Mon dieu comme cette couverture est laide, on dirait un vieux Stephen King.
Je ne connaissais encore ni l'univers ni la plume de Nadine Monfils et je dois dire que je suis plutôt satisfaite de cette première rencontre.
Autant vous dire que "Contes cruels" n'est pas à laisser entre toutes les mains...Bien que le côté abracadabrant de certains textes comme "La fée pin-up" ou "Rue de la Verge Noire" puisse faire songer à du Roald Dahl, les histoires qui nous sont contées ici sont généralement malsaines voire assez trash et il est rare que l'une d'entre elles échappe à une anecdote d'ordre sexuel.
On y croise volontiers des femmes castratrices (au sens propre comme au figuré), des braqueurs de banques, des petits vieux, des tueurs, des prostituées et beaucoup de Tanguy ! Bref autant de antihéros sortis du haut du panier et qui font ici figure de cas sociaux pas franchement sains d'esprit.
Le lecteur appréciera ou non l'humour macabre, l'écriture familière de l'auteure ainsi que les nombreux jeux de mots et belgicismes cachés entre les lignes.

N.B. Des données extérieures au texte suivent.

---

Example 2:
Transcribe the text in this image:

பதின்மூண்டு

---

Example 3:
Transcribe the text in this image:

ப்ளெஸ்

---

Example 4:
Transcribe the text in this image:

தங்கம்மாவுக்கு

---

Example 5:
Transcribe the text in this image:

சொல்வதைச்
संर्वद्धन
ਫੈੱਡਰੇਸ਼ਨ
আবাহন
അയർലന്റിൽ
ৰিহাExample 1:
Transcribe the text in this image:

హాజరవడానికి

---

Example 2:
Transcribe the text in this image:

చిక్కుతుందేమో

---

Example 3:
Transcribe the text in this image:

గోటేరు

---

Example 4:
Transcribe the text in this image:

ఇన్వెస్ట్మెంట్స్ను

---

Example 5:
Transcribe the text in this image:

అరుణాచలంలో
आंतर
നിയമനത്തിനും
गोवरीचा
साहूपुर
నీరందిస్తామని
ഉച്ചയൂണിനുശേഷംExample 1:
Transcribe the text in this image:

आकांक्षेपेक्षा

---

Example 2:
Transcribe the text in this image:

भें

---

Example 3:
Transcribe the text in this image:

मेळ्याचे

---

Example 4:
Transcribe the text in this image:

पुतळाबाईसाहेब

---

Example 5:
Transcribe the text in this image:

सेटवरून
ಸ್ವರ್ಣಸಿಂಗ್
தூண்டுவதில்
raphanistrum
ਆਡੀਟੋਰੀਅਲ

Pour ma part, j'en redemande :)

" Ma première femme, je l'ai empoisonnée avec de l'arsenic et un mélange de bave de crapaud, pour qu'on ne retrouve pas de trace dans son estomac.
C'est une vieille recette que j'ai trouvée dans le livre de cuisine de ma grand-mère, derrière le boeuf Strogonoff.
La deuxième, je lui ai mis du cyanure dans ses éclairs au chocolat. J'injectais patiemment quelques gouttes, tous les jours, avec une seringue trouvée sous le Pont-Neuf.
La troisième, je l'emmenais chaque midi au McDo. Ca a suffi." p.50



2 septembre 2013

La nostalgie heureuse - Amélie Nothomb (livre audio)

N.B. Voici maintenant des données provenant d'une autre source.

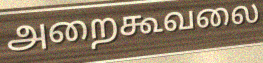
அறைகூவலை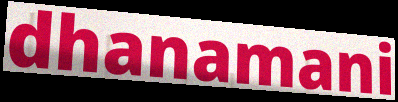
dhanamani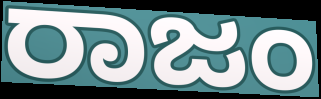
ರಾಜಂ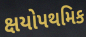
ક્ષયોપથમિકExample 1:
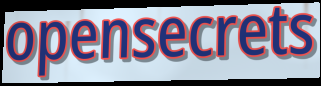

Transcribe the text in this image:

opensecrets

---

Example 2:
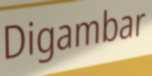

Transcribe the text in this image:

Digambar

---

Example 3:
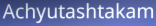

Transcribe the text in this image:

Achyutashtakam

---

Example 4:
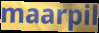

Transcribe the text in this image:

maarpil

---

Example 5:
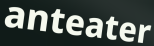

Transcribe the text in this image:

anteater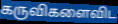
கருவிகளைவிடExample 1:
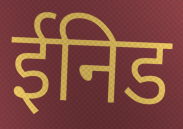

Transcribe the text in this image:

ईनिड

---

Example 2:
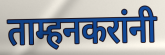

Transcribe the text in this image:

ताम्हनकरांनी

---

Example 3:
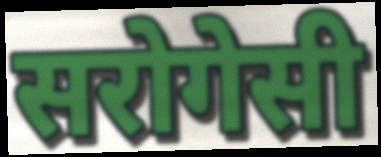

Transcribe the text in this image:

सरोगेसी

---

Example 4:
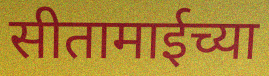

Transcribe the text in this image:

सीतामाईच्या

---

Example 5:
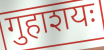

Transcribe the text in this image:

गुहाशयःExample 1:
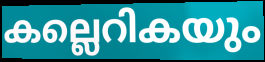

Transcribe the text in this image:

കല്ലെറികയും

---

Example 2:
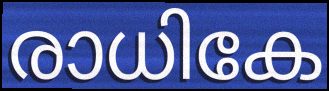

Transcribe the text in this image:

രാധികേ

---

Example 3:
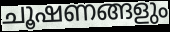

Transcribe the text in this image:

ചൂഷണങ്ങളും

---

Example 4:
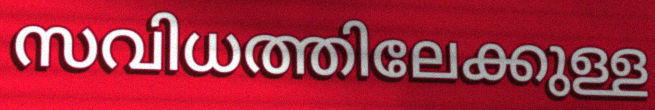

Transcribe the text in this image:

സവിധത്തിലേക്കുള്ള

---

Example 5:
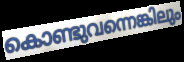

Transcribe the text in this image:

കൊണ്ടുവന്നെങ്കിലുംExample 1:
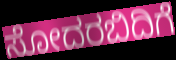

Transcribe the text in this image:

ಸೋದರಬಿದಿಗೆ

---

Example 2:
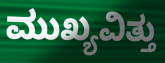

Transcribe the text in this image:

ಮುಖ್ಯವಿತ್ತು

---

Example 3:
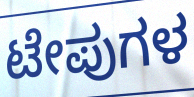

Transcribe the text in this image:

ಟೇಪುಗಳ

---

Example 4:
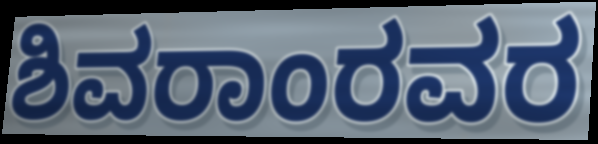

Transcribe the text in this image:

ಶಿವರಾಂರವರ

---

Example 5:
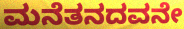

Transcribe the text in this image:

ಮನೆತನದವನೇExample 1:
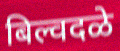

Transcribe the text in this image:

बिल्वदळे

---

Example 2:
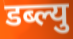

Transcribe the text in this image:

डब्ल्यु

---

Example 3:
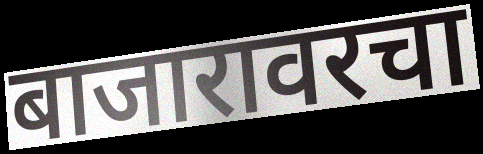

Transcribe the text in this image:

बाजारावरचा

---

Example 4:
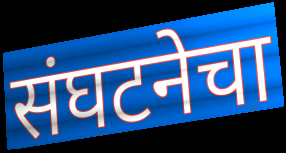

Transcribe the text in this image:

संघटनेचा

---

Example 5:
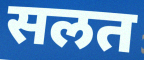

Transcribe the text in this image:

सलत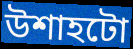
উশাহটো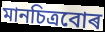
মানচিত্ৰবোৰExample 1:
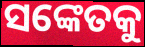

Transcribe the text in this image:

ସଙ୍କେତକୁ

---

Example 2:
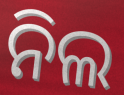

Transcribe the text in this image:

ନିଲ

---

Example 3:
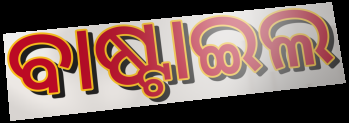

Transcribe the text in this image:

ବାଷ୍ଟାଇଲ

En librairie depuis le 21 août, "La nostalgie heureuse" est un texte autobiographique de la romancière belge Amélie Nothomb, notamment auteure de "Stupeur et tremblements", "Le Voyage d'hiver" ou plus récemment de "Barbe bleue".

"La nostalgie heureuse" est le sentiment qu'éprouve Amélie Nothomb à l'issue de son retour au Japon en avril 2012, un pays dont elle fut arrachée à l'âge de 5 ans, qu'elle retrouve brièvement une fois  diplômée (son expérience fut racontée dans "Stupeur et tremblements") et où elle n'avait plus mis les pieds depuis 16 ans.
Sollicitée pour un reportage, l'auteure revisite les lieux de son enfance en compagnie d'une équipe de télévision. Ce reportage - "Amélie Nothomb, Une vie entre deux eaux" - a d'ailleurs été diffusé sur France 5 l'an dernier.
A la joie des retrouvailles se mêle l'appréhension de confronter ses souvenirs à la réalité d'un pays malmené par le séisme de 2011 et de renouer avec Nishiosan - plus qu'une nounou, une mère de coeur - et Rinri, le fiancé autrefois éconduit et évoqué dans "Ni d'Eve ni d'Adam".

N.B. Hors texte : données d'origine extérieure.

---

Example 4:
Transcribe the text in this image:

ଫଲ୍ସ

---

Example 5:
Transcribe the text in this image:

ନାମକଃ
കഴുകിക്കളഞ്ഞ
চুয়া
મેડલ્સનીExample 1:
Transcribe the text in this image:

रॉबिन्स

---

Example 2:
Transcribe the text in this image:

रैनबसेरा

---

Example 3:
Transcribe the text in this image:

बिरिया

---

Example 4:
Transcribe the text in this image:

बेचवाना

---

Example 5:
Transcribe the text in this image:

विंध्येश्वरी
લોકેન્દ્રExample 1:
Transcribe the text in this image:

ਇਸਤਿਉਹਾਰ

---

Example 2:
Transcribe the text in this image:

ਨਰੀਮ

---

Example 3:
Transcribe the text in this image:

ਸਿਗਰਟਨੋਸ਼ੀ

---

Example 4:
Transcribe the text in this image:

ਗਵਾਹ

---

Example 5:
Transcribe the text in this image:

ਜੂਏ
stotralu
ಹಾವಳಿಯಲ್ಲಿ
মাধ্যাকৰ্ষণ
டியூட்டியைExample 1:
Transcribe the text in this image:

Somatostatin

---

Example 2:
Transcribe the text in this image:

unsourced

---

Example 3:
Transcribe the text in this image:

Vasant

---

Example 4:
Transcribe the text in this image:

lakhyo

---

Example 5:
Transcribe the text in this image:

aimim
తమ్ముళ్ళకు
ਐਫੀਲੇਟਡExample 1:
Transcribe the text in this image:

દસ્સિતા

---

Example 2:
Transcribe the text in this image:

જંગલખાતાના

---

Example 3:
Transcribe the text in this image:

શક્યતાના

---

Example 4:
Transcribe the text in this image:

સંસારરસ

" Les retrouvailles sont des phénomènes si complexes qu'on ne devrait les effectuer qu'après un long apprentissage ou bien tout simplement les interdire."

Je me souviens encore très bien du reportage de France 5. De ce fait, je ne comprends pas trop l'appellation de "roman" utilisée pour qualifier "La nostalgie heureuse" car pour moi, il s'agit plutôt d'une incursion dans les coulisses de l'émission, voire d'un arrêt sur images commenté et augmenté de scènes coupées au montage.
Amélie Nothomb se livre ici sans filets et sans passer par le truchement d'un personnage.
L'enjeu de ce voyage était double. Non seulement elle allait revoir le Japon avec lequel elle vécut "une idylle parfaite", Nishiosan dont elle n'avait plus de nouvelles depuis le tremblement de terre de Kobe, et Rinri dont elle craint la réaction.
Mais elle espère également que ce retour aux sources lui fournira des preuves de son existence, de ce passé nippon tellement embelli par ses souvenirs d'enfant.
Arrivée sur les lieux, le choc est de taille. Le pays a visiblement perdu de sa superbe lors du séisme, et le quartier modeste de son enfance est devenu une banlieue chic.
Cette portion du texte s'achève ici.